Work request 1:
In the entries, substitute "after" for "before" in the lines starting at the one containing "specialsessions@interspeech2011.org" and ending at the last line of the entries, and give those lines back with everything else unchanged.

Document excerpt:
Notwithstanding the oratorical skills of Lady Gaga, the U.S. Senate voted today to block debate on a bill designed to repeal the “Don’t Ask, Don’t Tell” policy.
It might be easy to lay the blame on the forty Republican Senators, bolstered by two renegade Democrats (plus the majority leader whose vote was a procedural ploy that allows him to reprise the bill at a later date), who voted against letting the bill come to the floor for debate, but that would be to ignore any number of complicating issues, such as efforts by the Democratic majority to add contentious amendments to the bill concerning immigration policy. All of which is to say that it’s not exactly clear what specific interests were being served here on either side of the aisle.
One might imagine this as standard operating procedure for a legislative body that seems intent on letting partisan political self-interest stand in the way of national interest, and hardly worthy of note — but for the presence of Lady Gaga. What is interesting here is how the national media has given significant attention to her ersatz protest rally without fully recognizing the way in which her transparently self-conscious spectacle is not just an appeal for the repeal of “don’t ask, don’t tell,” but is also (and maybe more) a parody of the mass-mediated political process itself.
To get the point, notice how most of the reports on her rally are primarily, if not exclusively photographic, almost to the exclusion of what she actually had to say. The irony, of course, is that a quasi-faux rally cast as political spectacle received far more coverage than the presumably unintentional spectacle of actual Senators deciding the fate of the military.
Perhaps the most interesting representation of the Lady Gaga rally occurred in the “Pictures of the Day” at the Washington Post. Despite the possible significance of the Senate filibuster on the “don’t ask, don’t tell” policy, the WAPO slide show features a photographer at a photo fair in France trying on a pair of 3-D glasses, a child in Slovenia sitting next to his friends on a curb and with a bucket on his head, and Bristol Palin displaying her legs in a PR shot for the television show “Dancing with the Stars.” There are no pictures regarding the debate over gays in the military. Or at least not at first glance. But as one moves through the thirty seven images in the slide show, one eventually comes across the above photo of Lady Gaga, public advocate, characterized as “rail[ing] against what she call[s] the injustice of having goodhearted gay soldiers booted from military service, while straight soldiers who harbor hatred toward gays are allowed to fight for their country.” The alternative she prefers, we are told, is to “target straight soldiers who are ‘uncomfortable’ with gay soldiers in their midst.” That the caption fails to acknowledge either the irony or the parody of Lady Gaga’s performance is underscored by the two photographs that follow.

Work request 2:
Answer these questions from the commentary on the Lady Gaga rally:
(a) What kind of amendments did the Democratic majority try to add to the bill?
(b) How many images are in the Washington Post slide show?
(c) What is Bristol Palin shown doing in that slide show?

Supplied records:
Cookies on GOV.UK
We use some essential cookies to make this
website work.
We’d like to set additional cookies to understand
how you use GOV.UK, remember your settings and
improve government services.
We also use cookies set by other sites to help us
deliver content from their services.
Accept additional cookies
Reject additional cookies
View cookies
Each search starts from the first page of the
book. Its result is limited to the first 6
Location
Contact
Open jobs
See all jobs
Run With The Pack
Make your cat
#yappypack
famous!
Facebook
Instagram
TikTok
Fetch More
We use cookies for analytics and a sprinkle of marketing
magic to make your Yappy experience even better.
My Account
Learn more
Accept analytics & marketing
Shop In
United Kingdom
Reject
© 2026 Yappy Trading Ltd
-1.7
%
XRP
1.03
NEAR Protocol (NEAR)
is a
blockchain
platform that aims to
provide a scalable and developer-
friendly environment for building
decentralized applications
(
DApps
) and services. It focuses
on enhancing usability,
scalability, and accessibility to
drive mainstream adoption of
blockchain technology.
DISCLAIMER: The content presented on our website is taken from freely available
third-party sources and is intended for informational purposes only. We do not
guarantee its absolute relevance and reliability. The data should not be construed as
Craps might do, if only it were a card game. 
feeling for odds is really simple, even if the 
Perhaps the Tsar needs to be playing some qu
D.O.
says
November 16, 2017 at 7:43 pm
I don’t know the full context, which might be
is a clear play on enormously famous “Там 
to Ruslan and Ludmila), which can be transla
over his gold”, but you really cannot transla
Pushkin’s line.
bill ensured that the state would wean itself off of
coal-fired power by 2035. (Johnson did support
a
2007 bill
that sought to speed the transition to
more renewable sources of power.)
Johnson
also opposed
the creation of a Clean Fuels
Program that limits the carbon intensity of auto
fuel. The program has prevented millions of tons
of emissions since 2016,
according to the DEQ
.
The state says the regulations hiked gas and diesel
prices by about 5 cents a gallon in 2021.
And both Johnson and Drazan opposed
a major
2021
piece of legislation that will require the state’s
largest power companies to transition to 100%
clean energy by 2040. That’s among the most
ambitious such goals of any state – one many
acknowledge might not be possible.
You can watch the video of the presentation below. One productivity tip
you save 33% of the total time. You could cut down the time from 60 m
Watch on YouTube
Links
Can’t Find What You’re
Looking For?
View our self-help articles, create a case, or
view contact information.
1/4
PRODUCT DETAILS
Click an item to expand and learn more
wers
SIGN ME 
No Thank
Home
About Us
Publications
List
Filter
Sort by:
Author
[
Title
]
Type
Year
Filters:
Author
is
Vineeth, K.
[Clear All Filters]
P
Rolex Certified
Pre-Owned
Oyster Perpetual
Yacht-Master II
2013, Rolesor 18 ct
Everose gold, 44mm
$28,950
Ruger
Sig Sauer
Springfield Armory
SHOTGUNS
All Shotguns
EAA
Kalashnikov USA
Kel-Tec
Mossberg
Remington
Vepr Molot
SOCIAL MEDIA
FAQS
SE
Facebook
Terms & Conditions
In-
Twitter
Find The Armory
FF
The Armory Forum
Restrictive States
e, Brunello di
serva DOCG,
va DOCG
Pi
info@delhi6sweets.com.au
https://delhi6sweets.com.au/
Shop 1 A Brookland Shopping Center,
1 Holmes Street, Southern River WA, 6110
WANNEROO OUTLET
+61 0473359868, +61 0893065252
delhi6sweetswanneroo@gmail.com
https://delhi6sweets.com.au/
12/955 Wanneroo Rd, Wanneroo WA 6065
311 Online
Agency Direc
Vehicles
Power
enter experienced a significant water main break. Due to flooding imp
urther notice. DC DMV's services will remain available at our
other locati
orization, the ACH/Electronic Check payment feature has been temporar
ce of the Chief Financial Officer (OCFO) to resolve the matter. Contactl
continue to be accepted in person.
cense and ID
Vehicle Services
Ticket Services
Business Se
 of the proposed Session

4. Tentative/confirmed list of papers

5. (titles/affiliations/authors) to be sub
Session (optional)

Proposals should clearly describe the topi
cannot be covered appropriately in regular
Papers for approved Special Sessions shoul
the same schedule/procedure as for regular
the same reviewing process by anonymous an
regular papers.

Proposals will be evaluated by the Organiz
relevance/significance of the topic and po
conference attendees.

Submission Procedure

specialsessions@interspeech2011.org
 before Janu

Task response 1:
specialsessions@interspeech2011.org
 after Janu

Task response 2:
(a) Contentious amendments concerning immigration policy.
(b) Thirty seven.
(c) Displaying her legs in a PR shot for the television show "Dancing with the Stars."